Usman Saeed

Personal information
- Full name: Mohammad Usman Saeed
- Born: 8 October 1986 (age 39) Rawalpindi, Punjab, Pakistan
- Batting: Right-handed
- Bowling: Leg break
- Role: Batsman

Domestic team information
- 2003/04–2018/19: Rawalpindi
- 2004/05–2014/15: Rawalpindi Rams
- 2005/06–2006/07: Khan Research Laboratories
- 2007/08–2011/12: Federal Areas
- 2008/09–2009/10: Federal Areas Leopards
- 2010/11: Pakistan Television
- 2012/13–2013/14: State Bank of Pakistan

Career statistics
| Competition | First-class | List A | Twenty20 |
| Matches | 124 | 70 | 20 |
| Runs scored | 6,116 | 1,966 | 300 |
| Batting average | 32.02 | 37.80 | 23.07 |
| 100s/50s | 8/39 | 2/12 | 0/0 |
| Top score | 243 | 120* | 41* |
| Balls bowled | 174 | 102 | – |
| Wickets | 1 | 0 | – |
| Bowling average | 102.00 | – | – |
| 5 wickets in innings | 0 | 0 | – |
| 10 wickets in match | 0 | – | – |
| Best bowling | 1/19 | – | – |
| Catches/stumpings | 50/– | 14/– | 4/– |
- Source: Cricinfo, 4 May 2026

= Usman Saeed =

Pakistani cricketer (born 1986)

Mohammad Usman Saeed (born 8 October 1986) is a Pakistani former cricketer who played as a right-handed batsman. He was born in Rawalpindi, Punjab, and played domestic cricket for Rawalpindi, Rawalpindi Rams, Khan Research Laboratories, Federal Areas, Pakistan Television, and State Bank of Pakistan.

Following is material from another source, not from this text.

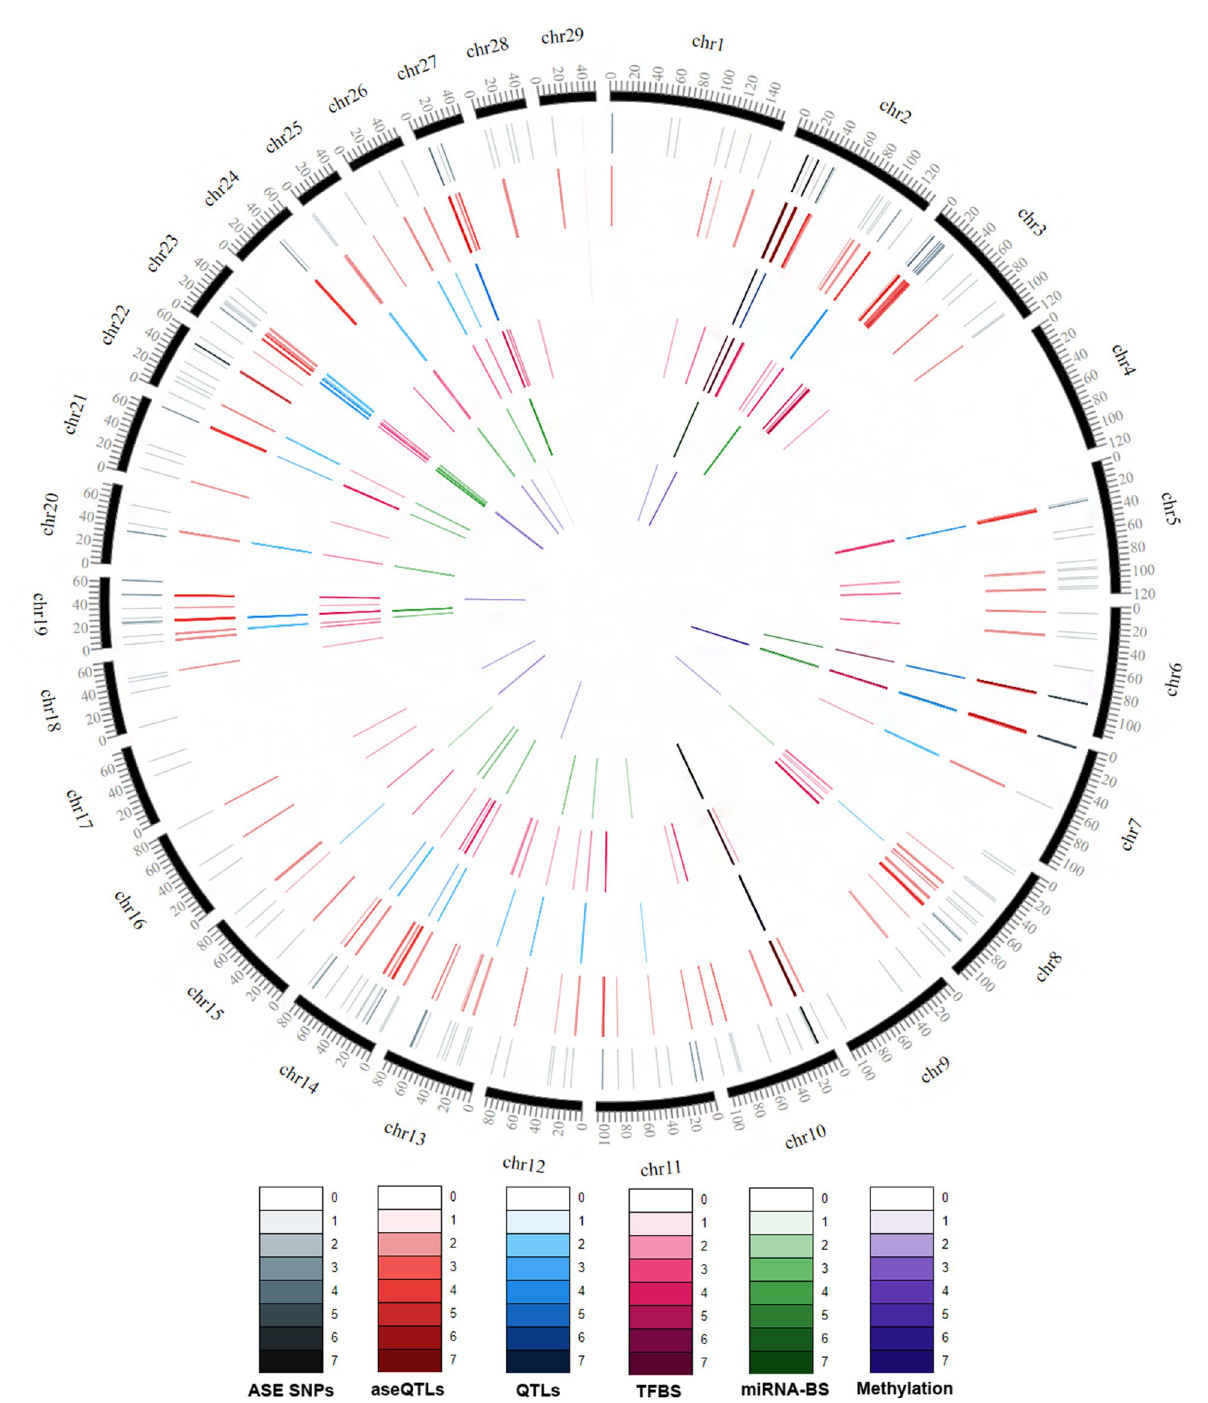
Figure 1. SNPs and aseQTLs distribution through the bovine chromosomes, overlap with previous QTL studies and predicted aseQTL regulatory mechanisms (TFBS, miRNA binding site, or methylated site). ASE SNPs: SNPs in transcripts with allele-specific expression, only the ASE SNPs with significant aseQTLs are displayed. aseQTL: identified allele-specific quantitative trait loci (aseQTLs). Overlapped: aseQTLs that overlaps with previous GWAS data made from our group. TFBS: aseQTLs that possibly enable the TF binding in only one allele. miRNA-BS: aseQTLs that potentially modify miRNA binding sites in only one allele. Methylated: methylated aseQTLs. The color intensity increases with increasing SNPs density in the plot scale (1 bp windows). This figure was made using the software CircosVCF 82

Saeed represented the Pakistan Under-19s at the 2004 Under-19 Cricket World Cup in Bangladesh. Pakistan won the tournament, defeating West Indies Under-19s by 25 runs in the final at the Bangabandhu National Stadium in Dhaka. Saeed played four Youth One Day International matches in the tournament, scoring 76 runs at an average of 38.00, with a highest score of 40 against West Indies Under-19s in the group stage. He also made 19 in Pakistan's five-wicket semi-final win over India Under-19s, a match that featured future international players including Shikhar Dhawan, Suresh Raina, Dinesh Karthik, Fawad Alam and Riaz Afridi.

Saeed made his senior List A debut for Rawalpindi against Hyderabad in March 2004 and his first-class debut later the same month against Multan at Rawalpindi. He later played for Attock Refinery Limited in the PCB Patron's Trophy Grade II, taking four wickets in the 2004–05 competition, before establishing himself in senior domestic cricket with Rawalpindi and Khan Research Laboratories.

His highest first-class score came in October 2007, when he made 243 for Rawalpindi against Abbottabad in the 2007–08 Quaid-e-Azam Trophy at the Abbottabad Cricket Stadium. The innings came from 471 balls and helped Rawalpindi reach 601 in reply to Abbottabad's 376, in a match that was drawn.

In October 2008, playing for Federal Areas against Sindh in the Pentangular Cup at the National Stadium, Karachi, Saeed scored an unbeaten 103 after his side had been reduced to 88 for five. He also played for Federal Areas Leopards in the 2008–09 RBS Pentangular One Day Cup. In December 2008, he scored 44 from 55 balls against North West Frontier Province Panthers in a one-run victory that took Federal Areas Leopards into the final.

Saeed also played for Pakistan National Academy. In August 2006, he scored 129 from 147 balls against Bangladesh National Academy at the Jinnah Stadium, Sialkot, helping Pakistan National Academy win by 52 runs and take an unassailable 2–0 lead in the four-match series.

Across his senior career, Saeed scored 6,116 runs in 124 first-class matches at an average of 32.02, including eight centuries and 39 half-centuries. He also scored 1,966 runs in 70 List A matches at an average of 37.80, including two centuries and 12 half-centuries, and 300 runs in 20 Twenty20 matches.